The Grenell appointment uselessly risked the gains Romney has made with a vital constituency, with no potential upside, even before the president’s clarification revealed the gulf between the candidates. And conservative commentators did no good to Romney’s prospects with persuadable middle-of-the road voters, and to conservatism more generally, by accepting the rhetorical frame that these scores of millions of voters who oppose same-sex marriage can be tarred with the epithet “anti-gay.” When you adopt the language of your political adversaries, you begin to talk yourself into your own defeat.
So why did Obama make such an announcement now? The Grenell affair assured him, I think, that a theme of “anti-gay bigotry” can be usefully deployed against social conservatives generally, and against Romney in particular. The May 6 remarks of Vice President Biden on NBC’s “Meet the Press” turned out to be a trial balloon. They prompted renewed calls from supporters—including those in the press corps—that the president come clean, and level with the American people. Wealthy supporters of same-sex marriage talked openly of withholding large donations they would be ready to make if the president obliged them. And finally, the president must be feeling that he needs this issue—that he needs not to be talking from now until November about his dismal record on the economy, the federal debt, and the takeover of the nation’s health care system. It seems he thinks this will be a close election, and he needs the left fired up.
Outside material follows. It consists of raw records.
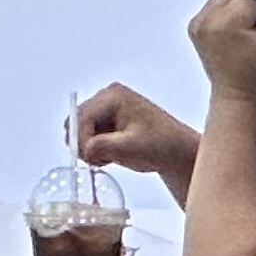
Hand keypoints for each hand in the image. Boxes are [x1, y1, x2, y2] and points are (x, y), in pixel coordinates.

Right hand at [72, 83, 197, 189]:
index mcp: (113, 96)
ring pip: (82, 130)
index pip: (82, 116)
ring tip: (109, 158)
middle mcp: (108, 97)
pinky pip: (90, 136)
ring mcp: (109, 108)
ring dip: (91, 148)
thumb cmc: (160, 145)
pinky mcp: (110, 121)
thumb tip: (84, 150)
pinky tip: (111, 156)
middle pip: (78, 121)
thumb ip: (102, 146)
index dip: (81, 140)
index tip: (88, 158)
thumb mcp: (128, 148)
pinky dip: (96, 149)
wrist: (177, 152)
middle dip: (84, 144)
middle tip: (97, 160)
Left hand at [186, 0, 255, 104]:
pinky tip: (235, 30)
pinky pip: (216, 4)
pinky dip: (227, 11)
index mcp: (226, 24)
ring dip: (238, 6)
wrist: (237, 95)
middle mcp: (207, 20)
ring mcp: (197, 22)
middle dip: (251, 4)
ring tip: (246, 29)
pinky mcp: (194, 25)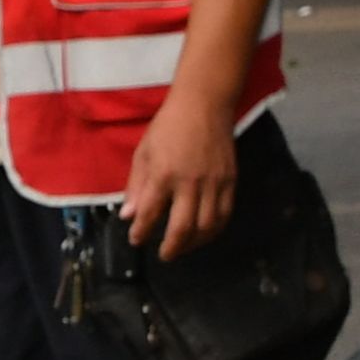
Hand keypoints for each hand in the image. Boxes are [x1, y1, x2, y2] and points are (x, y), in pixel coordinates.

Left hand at [125, 105, 238, 255]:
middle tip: (164, 254)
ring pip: (207, 227)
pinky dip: (214, 230)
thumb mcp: (143, 152)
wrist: (204, 104)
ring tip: (183, 248)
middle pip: (182, 228)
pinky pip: (225, 215)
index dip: (141, 232)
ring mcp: (213, 183)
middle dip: (171, 247)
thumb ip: (136, 186)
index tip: (136, 240)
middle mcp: (189, 182)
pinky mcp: (230, 181)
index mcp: (163, 174)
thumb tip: (129, 216)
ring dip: (194, 244)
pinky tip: (204, 234)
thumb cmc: (168, 126)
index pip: (150, 213)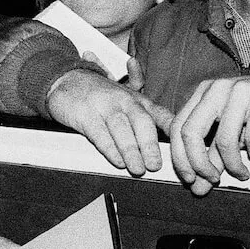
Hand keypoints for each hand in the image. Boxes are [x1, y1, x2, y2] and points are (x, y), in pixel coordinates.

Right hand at [46, 68, 172, 176]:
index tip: (183, 145)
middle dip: (149, 145)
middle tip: (155, 165)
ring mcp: (104, 106)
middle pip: (141, 121)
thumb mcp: (127, 98)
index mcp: (137, 99)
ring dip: (131, 150)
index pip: (160, 114)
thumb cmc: (99, 94)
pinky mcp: (85, 114)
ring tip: (138, 169)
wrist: (66, 79)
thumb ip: (147, 115)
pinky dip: (109, 148)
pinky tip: (117, 161)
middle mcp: (123, 100)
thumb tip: (170, 135)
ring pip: (121, 129)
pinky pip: (99, 133)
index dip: (173, 130)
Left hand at [170, 74, 249, 195]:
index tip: (190, 179)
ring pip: (224, 139)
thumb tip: (195, 187)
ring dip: (232, 165)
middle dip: (199, 163)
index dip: (180, 157)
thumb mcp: (231, 134)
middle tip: (212, 180)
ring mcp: (241, 90)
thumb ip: (211, 156)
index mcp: (204, 93)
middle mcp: (218, 88)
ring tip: (242, 173)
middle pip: (192, 132)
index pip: (178, 127)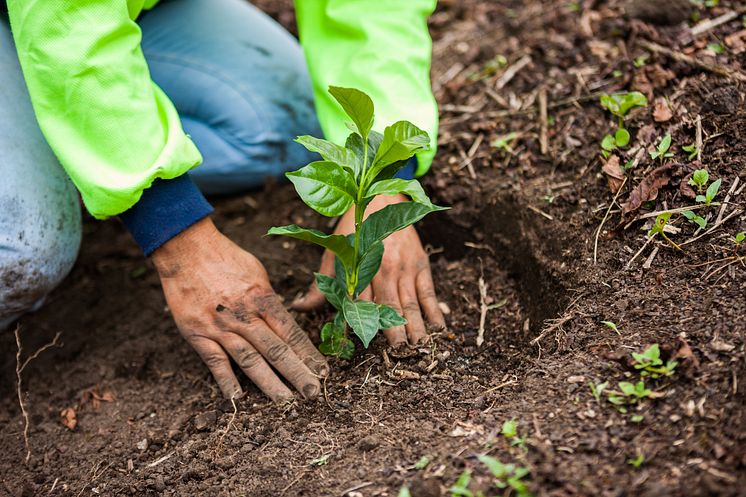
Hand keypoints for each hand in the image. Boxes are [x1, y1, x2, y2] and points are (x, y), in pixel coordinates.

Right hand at [152, 218, 328, 400]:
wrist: (186, 249)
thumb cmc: (226, 258)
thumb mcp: (258, 273)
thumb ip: (269, 299)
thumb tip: (283, 319)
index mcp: (262, 299)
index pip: (291, 333)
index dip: (308, 354)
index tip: (323, 372)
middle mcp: (244, 316)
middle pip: (276, 350)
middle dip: (297, 373)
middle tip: (313, 393)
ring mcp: (220, 326)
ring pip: (249, 360)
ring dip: (269, 383)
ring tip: (285, 401)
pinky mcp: (197, 333)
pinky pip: (214, 361)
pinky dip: (226, 380)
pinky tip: (237, 398)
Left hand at [293, 194, 445, 346]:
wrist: (380, 197)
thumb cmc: (353, 230)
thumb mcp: (333, 254)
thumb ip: (320, 284)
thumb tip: (299, 308)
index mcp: (360, 268)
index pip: (360, 303)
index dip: (363, 324)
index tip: (366, 344)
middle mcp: (383, 269)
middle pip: (389, 306)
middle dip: (395, 331)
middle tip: (400, 354)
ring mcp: (405, 268)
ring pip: (411, 302)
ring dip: (417, 325)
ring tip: (420, 346)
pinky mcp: (420, 264)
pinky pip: (429, 292)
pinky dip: (434, 310)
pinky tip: (439, 327)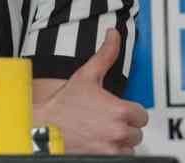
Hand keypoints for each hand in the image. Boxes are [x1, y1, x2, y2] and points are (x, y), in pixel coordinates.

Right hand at [33, 29, 147, 153]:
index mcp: (119, 110)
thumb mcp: (85, 76)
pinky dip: (111, 152)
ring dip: (118, 141)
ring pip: (129, 147)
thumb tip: (114, 34)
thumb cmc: (63, 104)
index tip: (115, 110)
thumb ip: (105, 55)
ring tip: (99, 132)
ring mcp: (112, 149)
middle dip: (123, 126)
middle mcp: (119, 132)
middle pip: (136, 132)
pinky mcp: (104, 160)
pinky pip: (120, 157)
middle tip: (104, 120)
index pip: (141, 115)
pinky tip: (97, 143)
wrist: (43, 129)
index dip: (128, 111)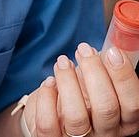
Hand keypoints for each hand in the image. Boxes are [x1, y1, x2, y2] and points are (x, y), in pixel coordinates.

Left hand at [22, 43, 138, 136]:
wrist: (50, 119)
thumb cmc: (78, 99)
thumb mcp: (97, 88)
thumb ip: (103, 76)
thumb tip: (106, 51)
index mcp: (123, 122)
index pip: (134, 105)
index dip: (124, 77)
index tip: (112, 52)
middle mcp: (105, 134)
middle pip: (106, 107)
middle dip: (94, 72)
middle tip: (83, 49)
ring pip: (76, 116)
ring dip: (68, 82)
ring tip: (63, 61)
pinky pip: (48, 123)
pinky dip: (46, 98)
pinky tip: (48, 82)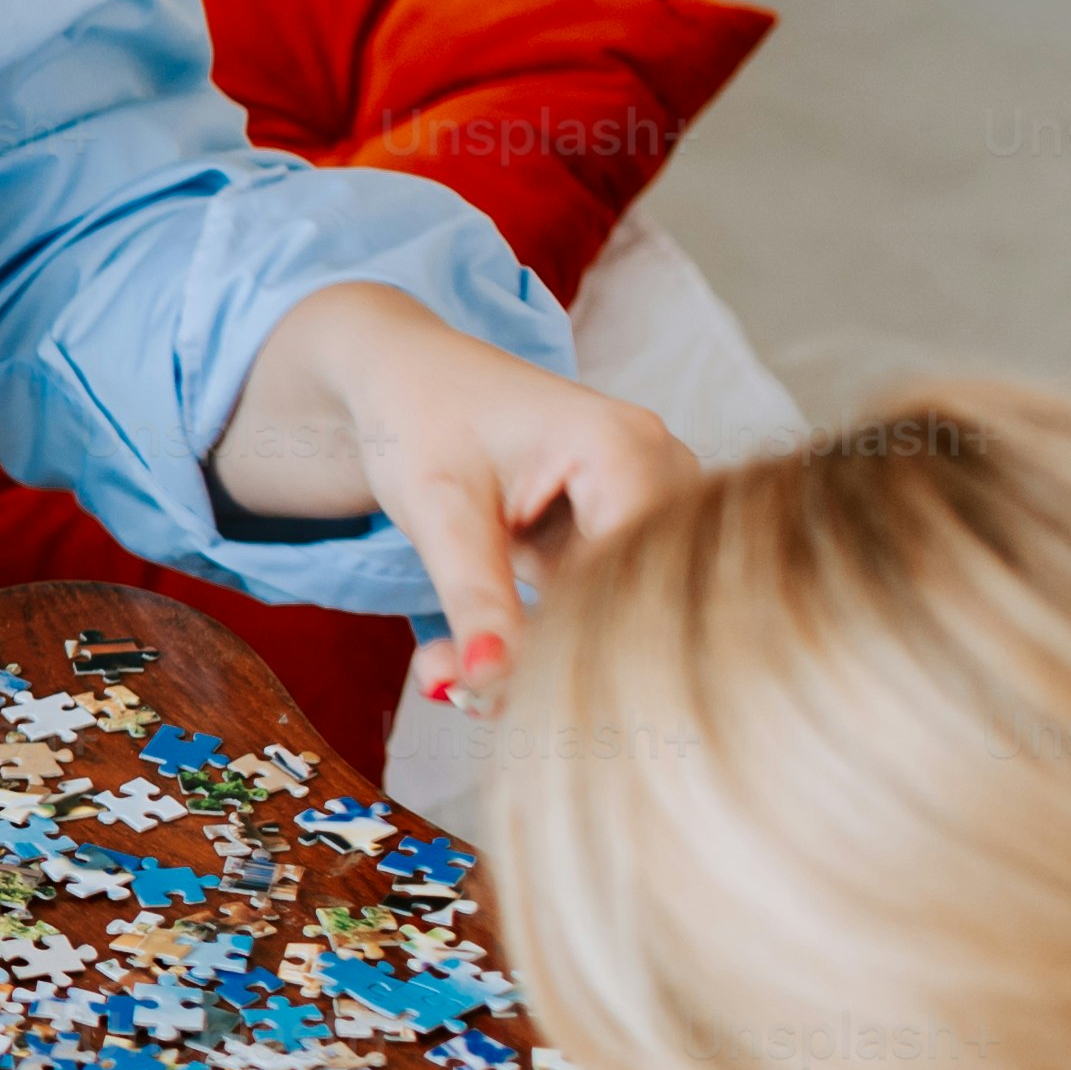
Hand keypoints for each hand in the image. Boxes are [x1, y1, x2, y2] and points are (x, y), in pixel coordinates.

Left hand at [210, 284, 696, 709]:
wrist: (406, 376)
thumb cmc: (418, 417)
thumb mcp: (437, 509)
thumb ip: (473, 596)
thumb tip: (488, 683)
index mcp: (625, 447)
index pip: (633, 576)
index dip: (574, 647)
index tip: (491, 693)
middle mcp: (664, 472)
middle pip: (638, 600)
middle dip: (550, 659)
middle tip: (455, 691)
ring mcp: (654, 501)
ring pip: (622, 613)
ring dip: (542, 654)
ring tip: (446, 667)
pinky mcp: (627, 532)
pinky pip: (603, 605)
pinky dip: (541, 636)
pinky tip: (474, 651)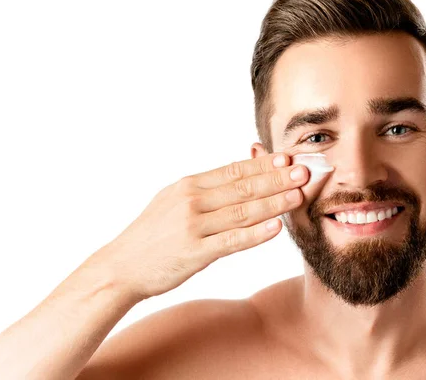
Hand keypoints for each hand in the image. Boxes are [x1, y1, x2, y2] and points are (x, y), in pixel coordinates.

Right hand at [83, 153, 308, 299]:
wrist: (120, 266)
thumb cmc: (152, 235)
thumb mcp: (173, 201)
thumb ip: (206, 189)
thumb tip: (239, 175)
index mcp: (189, 185)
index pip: (234, 170)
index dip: (264, 164)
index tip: (288, 158)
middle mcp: (192, 200)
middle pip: (243, 186)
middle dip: (277, 178)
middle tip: (305, 171)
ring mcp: (193, 226)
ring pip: (242, 210)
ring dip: (274, 202)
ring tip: (299, 195)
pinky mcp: (195, 252)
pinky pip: (232, 240)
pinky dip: (256, 233)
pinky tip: (276, 227)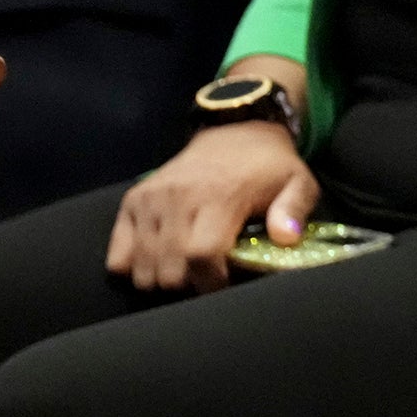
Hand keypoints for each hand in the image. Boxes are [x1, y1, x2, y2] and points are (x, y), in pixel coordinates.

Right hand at [106, 120, 320, 292]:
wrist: (236, 131)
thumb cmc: (269, 166)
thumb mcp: (298, 182)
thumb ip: (294, 210)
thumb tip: (285, 238)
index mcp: (220, 195)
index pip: (201, 255)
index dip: (211, 282)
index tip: (223, 284)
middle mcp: (178, 196)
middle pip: (168, 269)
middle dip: (188, 283)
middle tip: (205, 274)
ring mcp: (151, 198)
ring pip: (142, 268)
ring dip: (162, 278)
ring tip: (185, 266)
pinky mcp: (133, 200)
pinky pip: (118, 256)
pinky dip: (134, 266)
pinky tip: (160, 257)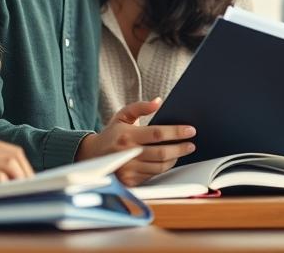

In his ABC interview, Obama said, “I’ve just concluded that for me personally it is important for me to go ahead and affirm that I think same-sex couples should be able to get married.” He went on to stress (in ABC’s words) that this was only his “personal position, and that he still supports the concept of states deciding the issue on their own.” Of course, on issues of great public moment, a president does not have merely “personal” views. This is now, more clearly than ever, a huge campaign issue for 2012. The president will now wage an all-out campaign of calling Mitt Romney an “anti-gay” bigot for opposing what he himself would not embrace until five minutes ago. But given the track record of victories for the defense of marriage in thirty-one states, and the still-tentative declaration of the president, it is clear that he knows he is running a risky strategy. What he knows, we should know too. And we should know that if we keep our heads, and don’t buy into the “anti-gay” framing of the liberal establishment, we are strong enough to win the fight for the truth about marriage.